1MiB random I/O. If you’re really only concerned about rsync in one direction, then 100% read or 100% write. If that’s the only major workload you expect to be happening when you run it, just run the full-speed test and check throughput, and don’t worry about latency.
If you’re worried about the impact on normal operation while one of those rsync runs is going… do the 1MiB random read or write (as appropriate), and do a separate run with, for instance, the 25/75 R/W random 64K I/O limited to about 25% of your normal max throughput for that 64K random workload, then look at latency (while ignoring the throughput on the first job simulating the rsync run; that’s just there to put pressure on the system to see how bad it makes the latency of your desktop-type load).

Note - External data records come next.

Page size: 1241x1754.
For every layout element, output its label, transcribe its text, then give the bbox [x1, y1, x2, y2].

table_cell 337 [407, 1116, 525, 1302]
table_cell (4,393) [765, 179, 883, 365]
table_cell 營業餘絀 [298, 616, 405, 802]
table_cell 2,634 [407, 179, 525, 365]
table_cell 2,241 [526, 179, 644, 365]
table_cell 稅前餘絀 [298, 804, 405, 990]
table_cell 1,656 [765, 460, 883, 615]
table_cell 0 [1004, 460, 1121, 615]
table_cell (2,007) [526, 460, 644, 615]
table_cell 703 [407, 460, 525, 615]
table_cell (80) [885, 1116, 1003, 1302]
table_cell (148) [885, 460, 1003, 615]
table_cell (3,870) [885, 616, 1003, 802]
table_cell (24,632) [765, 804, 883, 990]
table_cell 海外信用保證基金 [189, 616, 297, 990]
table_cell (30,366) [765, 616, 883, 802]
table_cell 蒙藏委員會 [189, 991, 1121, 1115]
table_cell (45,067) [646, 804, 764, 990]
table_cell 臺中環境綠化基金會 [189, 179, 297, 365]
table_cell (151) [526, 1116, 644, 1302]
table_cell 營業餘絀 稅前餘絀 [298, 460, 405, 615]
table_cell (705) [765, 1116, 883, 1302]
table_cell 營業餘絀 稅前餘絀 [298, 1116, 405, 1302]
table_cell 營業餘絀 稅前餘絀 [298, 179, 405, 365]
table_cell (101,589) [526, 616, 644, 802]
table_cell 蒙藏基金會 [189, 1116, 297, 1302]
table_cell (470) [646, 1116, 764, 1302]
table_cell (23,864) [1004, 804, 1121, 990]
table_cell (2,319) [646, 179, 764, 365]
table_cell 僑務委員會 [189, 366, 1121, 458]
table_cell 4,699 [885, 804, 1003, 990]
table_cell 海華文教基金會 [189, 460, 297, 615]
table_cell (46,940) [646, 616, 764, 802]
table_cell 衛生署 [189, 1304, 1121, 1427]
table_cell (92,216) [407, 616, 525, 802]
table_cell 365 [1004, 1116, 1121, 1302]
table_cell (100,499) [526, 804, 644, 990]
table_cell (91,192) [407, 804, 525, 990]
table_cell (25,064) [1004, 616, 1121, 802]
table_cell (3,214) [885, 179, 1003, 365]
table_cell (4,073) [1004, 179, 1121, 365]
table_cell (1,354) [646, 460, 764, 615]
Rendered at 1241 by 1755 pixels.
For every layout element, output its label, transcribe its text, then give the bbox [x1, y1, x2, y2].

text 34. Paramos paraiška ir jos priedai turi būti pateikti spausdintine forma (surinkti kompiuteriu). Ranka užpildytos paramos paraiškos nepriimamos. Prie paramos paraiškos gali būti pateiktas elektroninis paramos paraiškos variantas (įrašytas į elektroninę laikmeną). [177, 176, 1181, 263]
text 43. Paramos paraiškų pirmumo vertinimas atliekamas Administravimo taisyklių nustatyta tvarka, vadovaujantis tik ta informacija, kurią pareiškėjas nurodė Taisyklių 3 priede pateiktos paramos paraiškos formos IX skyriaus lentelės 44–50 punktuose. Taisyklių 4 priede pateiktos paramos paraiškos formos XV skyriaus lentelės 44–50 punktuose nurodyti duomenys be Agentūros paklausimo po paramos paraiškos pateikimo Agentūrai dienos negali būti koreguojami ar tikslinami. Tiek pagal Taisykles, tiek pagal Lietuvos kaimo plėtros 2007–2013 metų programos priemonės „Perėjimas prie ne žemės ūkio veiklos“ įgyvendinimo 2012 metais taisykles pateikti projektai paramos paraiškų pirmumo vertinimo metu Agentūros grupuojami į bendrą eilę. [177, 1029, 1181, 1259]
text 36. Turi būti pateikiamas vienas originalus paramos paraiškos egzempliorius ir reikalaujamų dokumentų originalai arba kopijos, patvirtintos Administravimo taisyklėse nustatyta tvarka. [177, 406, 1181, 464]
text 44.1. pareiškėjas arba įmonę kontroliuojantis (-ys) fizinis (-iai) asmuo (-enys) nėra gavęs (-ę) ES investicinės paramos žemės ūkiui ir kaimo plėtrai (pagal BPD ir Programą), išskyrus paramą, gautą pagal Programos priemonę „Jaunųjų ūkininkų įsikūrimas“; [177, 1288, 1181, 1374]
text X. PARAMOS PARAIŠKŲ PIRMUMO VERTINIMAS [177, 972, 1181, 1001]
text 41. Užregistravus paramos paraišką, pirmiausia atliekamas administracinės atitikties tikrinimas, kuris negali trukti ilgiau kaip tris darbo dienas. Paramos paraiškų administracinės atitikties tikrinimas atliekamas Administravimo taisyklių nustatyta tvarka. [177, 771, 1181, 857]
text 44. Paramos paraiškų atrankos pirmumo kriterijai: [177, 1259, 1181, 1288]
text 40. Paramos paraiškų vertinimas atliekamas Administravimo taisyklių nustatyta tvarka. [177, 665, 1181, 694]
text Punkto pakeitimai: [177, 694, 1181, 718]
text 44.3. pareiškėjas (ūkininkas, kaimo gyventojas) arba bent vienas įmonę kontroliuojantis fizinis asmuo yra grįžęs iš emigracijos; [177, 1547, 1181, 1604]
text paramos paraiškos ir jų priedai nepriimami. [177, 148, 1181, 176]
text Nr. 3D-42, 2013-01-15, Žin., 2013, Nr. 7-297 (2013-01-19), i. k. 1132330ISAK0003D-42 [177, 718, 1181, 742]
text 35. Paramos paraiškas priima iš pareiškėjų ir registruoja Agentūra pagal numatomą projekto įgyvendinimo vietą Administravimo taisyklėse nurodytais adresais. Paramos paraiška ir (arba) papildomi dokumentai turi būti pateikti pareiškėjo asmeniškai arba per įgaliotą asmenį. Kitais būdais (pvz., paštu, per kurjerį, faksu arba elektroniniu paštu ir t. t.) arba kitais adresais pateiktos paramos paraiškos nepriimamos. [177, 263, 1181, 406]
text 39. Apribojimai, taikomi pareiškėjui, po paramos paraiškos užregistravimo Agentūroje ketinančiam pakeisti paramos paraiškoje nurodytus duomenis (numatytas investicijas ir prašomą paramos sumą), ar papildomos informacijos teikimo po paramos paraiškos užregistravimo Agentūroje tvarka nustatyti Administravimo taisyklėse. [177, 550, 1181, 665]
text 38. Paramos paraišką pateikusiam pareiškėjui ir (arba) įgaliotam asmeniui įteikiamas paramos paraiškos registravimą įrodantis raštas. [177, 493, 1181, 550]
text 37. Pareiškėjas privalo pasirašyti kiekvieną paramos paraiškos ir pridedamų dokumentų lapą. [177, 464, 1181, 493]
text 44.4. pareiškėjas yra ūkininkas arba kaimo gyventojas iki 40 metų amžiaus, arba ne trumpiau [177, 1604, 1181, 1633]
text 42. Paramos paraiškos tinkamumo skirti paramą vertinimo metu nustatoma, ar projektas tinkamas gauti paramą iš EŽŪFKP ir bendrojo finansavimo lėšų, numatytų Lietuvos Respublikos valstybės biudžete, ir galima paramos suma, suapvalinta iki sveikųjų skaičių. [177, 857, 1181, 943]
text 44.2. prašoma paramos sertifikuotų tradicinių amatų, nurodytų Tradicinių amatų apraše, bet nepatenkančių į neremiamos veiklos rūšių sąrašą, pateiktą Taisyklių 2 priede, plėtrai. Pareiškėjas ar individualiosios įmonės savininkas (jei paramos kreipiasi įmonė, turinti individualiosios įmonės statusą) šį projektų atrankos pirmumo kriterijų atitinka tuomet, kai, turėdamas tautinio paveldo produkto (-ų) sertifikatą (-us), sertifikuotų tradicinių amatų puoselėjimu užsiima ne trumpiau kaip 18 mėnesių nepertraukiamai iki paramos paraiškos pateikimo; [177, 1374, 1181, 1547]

It’s probably worth noting that rsync is actually going to require reads AND writes, on the target side, since it’s got to grovel over every block of the target before deciding which blocks it needs to pull from the source. So you’ll have, essentially, large reads of the same blocks twice on the source, vs large reads first and large writes later on the target. Again, this is all assuming we’re talking about your “large media files” as basically a solo load.
There’s also some 4K random I/O from needing to stat
all the files first, but you don’t really need to worry about that if what you’re rsyncing is all large media files; there won’t be enough of them for that phase to make much of an impact. If you ever need to rsync tens of thousands of small files, though… oof. Lotta 4K. Best to avoid needing to do that at all, if at all possible!
Definitely, it just needs to be properly tuned. If you’re working with large media files, you need to have recordsize=1M
at minimum; ideally, larger than that if you’re working with RAIDz (which splits blocks up into pieces distributed across the drives in the vdev). Ideally, you’d like to have 1M random I/O per disk, which would mean eg recordsize=4M
if you’re rocking six-wide Z2 vdevs.
On mirrors, there’s not usually much point in bumping recordsize up past 1M. You’ll see some gains, on workloads with really massive files, but not usually enough to matter.